Stored items:
+ + + + + + +
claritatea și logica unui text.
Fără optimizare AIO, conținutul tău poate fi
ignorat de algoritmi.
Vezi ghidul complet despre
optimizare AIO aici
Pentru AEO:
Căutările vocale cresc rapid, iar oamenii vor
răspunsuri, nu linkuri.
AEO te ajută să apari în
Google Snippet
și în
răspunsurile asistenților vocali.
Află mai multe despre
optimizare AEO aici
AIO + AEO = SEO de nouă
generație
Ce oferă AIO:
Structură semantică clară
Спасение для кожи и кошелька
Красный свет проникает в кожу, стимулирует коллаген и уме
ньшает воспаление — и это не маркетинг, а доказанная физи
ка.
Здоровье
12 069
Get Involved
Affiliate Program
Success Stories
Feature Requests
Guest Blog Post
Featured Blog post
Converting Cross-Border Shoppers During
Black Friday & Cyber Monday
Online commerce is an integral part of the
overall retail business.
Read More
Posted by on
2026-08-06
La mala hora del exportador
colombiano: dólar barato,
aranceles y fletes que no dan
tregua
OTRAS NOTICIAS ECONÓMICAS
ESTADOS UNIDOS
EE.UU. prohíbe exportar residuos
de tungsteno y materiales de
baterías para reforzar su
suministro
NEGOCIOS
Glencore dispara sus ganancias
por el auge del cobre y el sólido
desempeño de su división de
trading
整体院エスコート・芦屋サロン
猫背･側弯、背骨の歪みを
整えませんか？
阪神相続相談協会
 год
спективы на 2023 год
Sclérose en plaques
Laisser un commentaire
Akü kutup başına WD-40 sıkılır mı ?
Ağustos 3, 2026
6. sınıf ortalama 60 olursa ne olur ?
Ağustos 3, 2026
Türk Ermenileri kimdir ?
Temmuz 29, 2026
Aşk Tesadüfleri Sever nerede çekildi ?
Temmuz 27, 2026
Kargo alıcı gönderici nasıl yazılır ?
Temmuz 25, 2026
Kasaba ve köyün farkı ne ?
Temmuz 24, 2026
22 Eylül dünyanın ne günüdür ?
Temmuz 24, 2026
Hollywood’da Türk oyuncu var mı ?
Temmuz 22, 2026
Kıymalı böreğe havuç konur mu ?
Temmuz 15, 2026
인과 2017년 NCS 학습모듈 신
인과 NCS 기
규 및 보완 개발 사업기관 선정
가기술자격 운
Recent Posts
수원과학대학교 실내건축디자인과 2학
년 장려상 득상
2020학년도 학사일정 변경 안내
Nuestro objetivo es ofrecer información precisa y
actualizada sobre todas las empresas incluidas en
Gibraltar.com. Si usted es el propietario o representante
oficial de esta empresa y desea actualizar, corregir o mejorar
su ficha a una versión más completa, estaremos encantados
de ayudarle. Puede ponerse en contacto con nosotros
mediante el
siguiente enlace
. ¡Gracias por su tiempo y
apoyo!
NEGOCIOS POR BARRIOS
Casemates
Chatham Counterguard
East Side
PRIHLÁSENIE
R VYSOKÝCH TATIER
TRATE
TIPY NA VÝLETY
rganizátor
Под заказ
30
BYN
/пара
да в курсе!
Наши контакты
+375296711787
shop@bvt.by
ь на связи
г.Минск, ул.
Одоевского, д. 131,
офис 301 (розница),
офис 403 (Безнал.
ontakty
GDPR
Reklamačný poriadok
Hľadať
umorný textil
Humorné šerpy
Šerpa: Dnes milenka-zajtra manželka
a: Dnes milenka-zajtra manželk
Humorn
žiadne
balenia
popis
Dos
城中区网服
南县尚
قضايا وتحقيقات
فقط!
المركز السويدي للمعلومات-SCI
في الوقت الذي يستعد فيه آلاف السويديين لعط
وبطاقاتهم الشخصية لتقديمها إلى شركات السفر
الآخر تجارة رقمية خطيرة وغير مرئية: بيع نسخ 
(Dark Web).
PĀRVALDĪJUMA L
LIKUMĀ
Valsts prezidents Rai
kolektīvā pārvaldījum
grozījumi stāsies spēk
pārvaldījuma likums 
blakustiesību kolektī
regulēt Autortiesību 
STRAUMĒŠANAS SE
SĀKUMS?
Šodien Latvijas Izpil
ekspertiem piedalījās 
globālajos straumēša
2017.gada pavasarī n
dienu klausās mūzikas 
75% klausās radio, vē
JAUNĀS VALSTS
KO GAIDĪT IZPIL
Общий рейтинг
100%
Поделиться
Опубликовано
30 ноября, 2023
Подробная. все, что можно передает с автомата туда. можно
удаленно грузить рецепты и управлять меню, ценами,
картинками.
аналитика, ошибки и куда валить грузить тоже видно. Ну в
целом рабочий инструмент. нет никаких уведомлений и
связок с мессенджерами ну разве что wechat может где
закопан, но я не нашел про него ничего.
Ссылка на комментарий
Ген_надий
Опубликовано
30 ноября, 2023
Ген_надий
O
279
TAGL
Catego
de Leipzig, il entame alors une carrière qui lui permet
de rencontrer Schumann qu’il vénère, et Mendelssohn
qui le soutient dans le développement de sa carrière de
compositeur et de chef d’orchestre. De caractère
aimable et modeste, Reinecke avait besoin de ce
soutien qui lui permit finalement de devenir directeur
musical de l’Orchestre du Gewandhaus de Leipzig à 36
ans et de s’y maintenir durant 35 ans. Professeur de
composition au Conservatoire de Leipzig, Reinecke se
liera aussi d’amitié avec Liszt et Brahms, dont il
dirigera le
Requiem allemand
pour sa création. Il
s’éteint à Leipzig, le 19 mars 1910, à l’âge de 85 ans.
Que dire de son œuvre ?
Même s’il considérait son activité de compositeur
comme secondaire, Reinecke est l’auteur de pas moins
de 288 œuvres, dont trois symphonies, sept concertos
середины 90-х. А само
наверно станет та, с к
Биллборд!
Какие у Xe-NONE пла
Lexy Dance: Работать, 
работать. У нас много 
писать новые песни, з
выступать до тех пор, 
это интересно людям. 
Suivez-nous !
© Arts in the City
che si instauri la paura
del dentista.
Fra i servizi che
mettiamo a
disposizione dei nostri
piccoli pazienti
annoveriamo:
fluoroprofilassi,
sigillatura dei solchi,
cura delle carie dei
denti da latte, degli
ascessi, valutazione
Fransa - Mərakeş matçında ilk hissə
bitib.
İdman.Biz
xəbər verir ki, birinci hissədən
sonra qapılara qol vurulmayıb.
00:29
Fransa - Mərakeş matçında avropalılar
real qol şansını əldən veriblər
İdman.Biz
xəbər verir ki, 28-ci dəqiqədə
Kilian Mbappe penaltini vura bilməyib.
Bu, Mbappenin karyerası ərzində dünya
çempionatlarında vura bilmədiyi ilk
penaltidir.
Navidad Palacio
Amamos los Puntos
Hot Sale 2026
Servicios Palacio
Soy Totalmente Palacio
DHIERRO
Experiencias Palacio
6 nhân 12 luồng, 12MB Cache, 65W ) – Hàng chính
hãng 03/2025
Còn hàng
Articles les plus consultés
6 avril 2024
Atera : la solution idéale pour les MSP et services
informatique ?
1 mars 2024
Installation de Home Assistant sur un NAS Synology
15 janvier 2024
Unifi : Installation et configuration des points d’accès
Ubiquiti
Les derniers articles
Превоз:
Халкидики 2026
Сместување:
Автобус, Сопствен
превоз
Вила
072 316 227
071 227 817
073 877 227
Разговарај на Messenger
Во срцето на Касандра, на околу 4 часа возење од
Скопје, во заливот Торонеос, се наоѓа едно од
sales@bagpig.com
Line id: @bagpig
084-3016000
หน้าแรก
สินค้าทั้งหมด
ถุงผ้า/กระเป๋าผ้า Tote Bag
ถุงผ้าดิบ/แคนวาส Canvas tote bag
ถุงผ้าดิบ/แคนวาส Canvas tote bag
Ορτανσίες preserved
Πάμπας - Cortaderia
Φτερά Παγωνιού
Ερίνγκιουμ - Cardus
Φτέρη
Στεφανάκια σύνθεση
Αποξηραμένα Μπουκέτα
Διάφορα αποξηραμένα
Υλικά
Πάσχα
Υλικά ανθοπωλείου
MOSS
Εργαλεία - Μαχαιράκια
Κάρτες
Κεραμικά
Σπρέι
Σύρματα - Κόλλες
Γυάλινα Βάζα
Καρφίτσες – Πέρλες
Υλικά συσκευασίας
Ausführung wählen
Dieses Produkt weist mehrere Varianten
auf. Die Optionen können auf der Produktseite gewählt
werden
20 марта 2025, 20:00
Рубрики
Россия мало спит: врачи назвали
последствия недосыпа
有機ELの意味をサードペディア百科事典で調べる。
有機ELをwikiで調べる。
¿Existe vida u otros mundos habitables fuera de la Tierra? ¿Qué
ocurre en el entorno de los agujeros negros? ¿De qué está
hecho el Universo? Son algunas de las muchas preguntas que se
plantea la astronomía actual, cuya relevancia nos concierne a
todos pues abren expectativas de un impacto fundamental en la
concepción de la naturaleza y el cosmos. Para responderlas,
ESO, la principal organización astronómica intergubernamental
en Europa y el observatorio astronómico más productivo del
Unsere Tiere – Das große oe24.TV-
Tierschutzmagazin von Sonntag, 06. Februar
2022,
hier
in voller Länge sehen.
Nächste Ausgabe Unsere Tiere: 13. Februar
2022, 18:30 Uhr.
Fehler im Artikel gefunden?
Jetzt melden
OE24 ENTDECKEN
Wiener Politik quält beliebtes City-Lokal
+ + + + + + +
Report every line of the data above that contains the string "milenka" by copying it in full.

• Solved problem:
Šerpa: Dnes milenka-zajtra manželka
a: Dnes milenka-zajtra manželk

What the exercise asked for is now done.